Getting permission to send offers won't be enough to avoid being blocked, Sarner said. Permission-based e-mail isn't considered spam, yet when marketers send impersonal newsletters or announcements that aren't geared toward the individual reader, recipients lose interest and block the messages or unsubscribe.
Instead of a newsletter sent three times in a week to announce that a mobile-phone company has the largest all-digital network, that business would be better off distributing location-specific messages to alert users about new cell-phone towers in their area or special offers for products in which a customer has shown interest, Sarner said.
A "well-crafted" e-mail can receive a 15 percent response rate, compared with less than 1 percent for banner ads that run on Internet Web sites, Gartner said.

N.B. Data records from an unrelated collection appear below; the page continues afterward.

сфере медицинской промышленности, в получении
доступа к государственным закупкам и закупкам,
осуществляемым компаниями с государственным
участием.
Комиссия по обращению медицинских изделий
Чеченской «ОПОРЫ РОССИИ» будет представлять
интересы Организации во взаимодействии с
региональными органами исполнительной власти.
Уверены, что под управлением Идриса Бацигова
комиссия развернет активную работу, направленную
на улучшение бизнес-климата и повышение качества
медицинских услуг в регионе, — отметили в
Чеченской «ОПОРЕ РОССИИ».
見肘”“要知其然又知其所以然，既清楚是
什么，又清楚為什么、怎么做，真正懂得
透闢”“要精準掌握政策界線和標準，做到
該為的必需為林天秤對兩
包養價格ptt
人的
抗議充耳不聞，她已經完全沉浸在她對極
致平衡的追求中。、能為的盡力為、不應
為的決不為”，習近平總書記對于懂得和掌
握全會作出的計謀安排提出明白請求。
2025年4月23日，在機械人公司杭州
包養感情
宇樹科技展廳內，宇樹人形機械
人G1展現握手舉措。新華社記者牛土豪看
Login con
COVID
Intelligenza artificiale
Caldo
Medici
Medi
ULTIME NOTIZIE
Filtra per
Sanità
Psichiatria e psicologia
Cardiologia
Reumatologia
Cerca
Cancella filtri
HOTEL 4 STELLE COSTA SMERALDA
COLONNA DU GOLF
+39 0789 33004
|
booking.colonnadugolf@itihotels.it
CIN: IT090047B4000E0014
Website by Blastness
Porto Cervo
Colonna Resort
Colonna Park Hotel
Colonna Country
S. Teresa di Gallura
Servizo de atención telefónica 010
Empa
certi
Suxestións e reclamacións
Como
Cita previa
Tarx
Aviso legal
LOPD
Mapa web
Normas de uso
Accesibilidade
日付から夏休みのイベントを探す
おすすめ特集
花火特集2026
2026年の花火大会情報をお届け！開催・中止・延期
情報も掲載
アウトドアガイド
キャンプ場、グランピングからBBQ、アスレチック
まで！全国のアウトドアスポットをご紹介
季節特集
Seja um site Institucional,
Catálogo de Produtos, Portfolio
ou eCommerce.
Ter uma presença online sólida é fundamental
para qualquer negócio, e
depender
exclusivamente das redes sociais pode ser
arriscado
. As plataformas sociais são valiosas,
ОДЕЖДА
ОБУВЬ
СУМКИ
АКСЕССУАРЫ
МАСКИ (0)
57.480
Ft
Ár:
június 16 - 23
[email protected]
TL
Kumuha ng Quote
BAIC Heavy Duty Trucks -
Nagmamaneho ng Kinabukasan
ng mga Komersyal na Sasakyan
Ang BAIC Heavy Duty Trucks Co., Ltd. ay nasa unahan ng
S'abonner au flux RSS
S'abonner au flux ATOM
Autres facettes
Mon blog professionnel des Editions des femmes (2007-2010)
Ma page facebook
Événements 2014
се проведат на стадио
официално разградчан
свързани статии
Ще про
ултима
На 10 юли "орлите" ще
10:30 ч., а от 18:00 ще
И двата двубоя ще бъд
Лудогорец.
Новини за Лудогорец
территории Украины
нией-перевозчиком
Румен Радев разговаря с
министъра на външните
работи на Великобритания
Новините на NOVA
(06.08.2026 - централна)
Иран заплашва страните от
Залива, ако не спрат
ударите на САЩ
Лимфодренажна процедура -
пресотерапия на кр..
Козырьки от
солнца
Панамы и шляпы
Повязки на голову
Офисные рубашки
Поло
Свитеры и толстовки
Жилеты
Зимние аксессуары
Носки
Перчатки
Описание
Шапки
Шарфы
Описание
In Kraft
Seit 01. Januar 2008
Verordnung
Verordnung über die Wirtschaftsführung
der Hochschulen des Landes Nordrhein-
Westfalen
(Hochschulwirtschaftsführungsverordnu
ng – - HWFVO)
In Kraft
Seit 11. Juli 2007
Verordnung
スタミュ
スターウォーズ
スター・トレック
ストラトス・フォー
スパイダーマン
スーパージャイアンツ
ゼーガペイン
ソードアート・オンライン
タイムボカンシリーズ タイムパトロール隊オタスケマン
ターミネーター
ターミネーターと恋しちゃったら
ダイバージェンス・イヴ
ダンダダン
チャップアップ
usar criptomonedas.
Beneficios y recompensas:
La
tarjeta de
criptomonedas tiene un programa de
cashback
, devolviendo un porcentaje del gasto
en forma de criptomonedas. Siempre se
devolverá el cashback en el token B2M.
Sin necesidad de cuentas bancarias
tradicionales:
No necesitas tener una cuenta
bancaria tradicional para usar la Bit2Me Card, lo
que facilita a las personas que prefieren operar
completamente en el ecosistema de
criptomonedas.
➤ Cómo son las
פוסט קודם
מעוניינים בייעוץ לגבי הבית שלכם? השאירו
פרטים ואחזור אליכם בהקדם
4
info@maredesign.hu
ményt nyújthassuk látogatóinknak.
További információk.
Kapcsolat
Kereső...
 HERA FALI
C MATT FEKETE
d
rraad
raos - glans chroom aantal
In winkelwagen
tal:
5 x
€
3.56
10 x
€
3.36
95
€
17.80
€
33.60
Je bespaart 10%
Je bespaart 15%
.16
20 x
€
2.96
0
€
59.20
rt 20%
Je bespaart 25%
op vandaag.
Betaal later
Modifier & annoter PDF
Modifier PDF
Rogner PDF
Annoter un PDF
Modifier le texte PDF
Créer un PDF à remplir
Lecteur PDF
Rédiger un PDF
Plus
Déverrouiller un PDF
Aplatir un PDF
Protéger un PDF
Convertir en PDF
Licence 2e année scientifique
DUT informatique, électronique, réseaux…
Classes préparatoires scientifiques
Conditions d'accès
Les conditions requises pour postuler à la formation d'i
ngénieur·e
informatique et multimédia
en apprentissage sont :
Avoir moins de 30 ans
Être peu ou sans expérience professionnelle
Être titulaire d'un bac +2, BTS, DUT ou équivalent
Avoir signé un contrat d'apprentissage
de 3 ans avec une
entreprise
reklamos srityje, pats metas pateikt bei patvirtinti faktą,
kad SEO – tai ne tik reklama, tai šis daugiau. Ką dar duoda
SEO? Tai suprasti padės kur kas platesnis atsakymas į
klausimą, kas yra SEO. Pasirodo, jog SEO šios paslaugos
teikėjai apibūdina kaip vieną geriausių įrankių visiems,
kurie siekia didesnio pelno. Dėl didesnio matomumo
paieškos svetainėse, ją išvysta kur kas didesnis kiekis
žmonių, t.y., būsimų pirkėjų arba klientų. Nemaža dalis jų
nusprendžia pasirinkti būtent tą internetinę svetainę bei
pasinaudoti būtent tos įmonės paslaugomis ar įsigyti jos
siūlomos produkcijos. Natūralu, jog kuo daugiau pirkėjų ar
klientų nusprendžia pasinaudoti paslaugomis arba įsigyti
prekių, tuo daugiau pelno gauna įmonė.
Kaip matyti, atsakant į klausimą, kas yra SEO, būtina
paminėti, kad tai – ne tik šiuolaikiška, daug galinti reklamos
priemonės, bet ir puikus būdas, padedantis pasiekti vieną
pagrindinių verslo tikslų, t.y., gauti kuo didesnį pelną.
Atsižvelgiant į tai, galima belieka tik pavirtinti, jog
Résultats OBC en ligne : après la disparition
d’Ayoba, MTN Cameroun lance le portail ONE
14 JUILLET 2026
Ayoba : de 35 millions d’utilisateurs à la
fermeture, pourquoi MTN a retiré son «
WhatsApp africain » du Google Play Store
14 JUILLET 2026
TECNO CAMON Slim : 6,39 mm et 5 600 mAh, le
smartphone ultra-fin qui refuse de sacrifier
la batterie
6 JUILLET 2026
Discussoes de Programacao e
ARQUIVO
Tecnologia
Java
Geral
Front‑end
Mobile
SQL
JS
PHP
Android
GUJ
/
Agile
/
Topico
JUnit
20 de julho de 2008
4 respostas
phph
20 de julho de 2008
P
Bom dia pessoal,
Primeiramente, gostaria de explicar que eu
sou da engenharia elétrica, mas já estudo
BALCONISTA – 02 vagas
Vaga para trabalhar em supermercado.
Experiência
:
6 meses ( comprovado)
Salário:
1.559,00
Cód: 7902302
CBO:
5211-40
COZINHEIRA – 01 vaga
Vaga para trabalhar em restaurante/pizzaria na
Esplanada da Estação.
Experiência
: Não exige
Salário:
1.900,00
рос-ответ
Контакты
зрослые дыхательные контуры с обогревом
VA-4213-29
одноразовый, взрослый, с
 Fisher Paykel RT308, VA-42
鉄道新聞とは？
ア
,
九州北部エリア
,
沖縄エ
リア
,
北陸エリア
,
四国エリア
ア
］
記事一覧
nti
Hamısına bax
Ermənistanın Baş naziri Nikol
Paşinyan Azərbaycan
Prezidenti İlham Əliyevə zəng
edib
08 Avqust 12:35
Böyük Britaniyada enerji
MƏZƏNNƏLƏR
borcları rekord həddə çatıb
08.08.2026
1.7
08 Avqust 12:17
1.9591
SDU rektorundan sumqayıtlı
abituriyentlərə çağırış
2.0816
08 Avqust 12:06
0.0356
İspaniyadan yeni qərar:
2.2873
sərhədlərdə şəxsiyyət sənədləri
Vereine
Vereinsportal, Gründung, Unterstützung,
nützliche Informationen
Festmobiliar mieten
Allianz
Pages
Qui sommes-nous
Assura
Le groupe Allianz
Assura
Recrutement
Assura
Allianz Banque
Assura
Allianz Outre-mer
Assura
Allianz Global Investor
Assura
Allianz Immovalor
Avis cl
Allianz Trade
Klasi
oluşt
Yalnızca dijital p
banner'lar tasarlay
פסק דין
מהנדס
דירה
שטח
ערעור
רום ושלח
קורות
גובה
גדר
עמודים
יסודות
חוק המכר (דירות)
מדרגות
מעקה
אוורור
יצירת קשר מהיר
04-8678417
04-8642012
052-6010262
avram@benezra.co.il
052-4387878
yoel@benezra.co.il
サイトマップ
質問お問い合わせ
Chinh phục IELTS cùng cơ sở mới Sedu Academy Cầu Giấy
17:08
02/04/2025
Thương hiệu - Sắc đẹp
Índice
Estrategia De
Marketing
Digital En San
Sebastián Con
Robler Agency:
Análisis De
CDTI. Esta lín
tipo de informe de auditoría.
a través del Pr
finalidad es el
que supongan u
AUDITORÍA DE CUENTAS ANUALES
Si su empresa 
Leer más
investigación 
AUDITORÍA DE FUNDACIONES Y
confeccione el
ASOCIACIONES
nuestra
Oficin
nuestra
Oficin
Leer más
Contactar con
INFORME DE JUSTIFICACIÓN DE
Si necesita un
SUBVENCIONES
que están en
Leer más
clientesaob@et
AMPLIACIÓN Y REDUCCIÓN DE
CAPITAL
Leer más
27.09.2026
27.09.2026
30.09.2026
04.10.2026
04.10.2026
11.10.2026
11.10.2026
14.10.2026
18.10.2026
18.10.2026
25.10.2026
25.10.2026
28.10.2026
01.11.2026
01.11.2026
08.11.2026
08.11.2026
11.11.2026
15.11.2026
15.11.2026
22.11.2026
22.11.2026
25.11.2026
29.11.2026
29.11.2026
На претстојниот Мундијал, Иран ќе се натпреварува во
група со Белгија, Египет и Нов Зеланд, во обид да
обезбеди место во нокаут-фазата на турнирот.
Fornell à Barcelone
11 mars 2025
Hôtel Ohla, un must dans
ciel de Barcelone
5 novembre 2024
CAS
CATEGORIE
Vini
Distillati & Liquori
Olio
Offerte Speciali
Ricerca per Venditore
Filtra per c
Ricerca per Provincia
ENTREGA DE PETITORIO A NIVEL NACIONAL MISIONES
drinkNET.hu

Microsoft Corp, the world's biggest software maker, said last week that it will close free Internet chat rooms on its MSN Web sites to help stop spam and to block access to pedophiles.
MSN, with 350 million users each month, will stop chat services in Europe, the Middle East, Africa, Latin America and Asia and will add pay services in the US, Canada and Japan Oct. 14.
AOL Time Warner Inc.'s America Online, the world's largest Internet service provider, estimates that the amount of spam it receives and blocks has doubled in the last couple of years, spokesman Nicholas Graham said. Aside from software and legal costs, the company has had to bring more servers on line. While it's never had a server break down on account of spam, on occasion the system has slowed down for a minute or two, he said.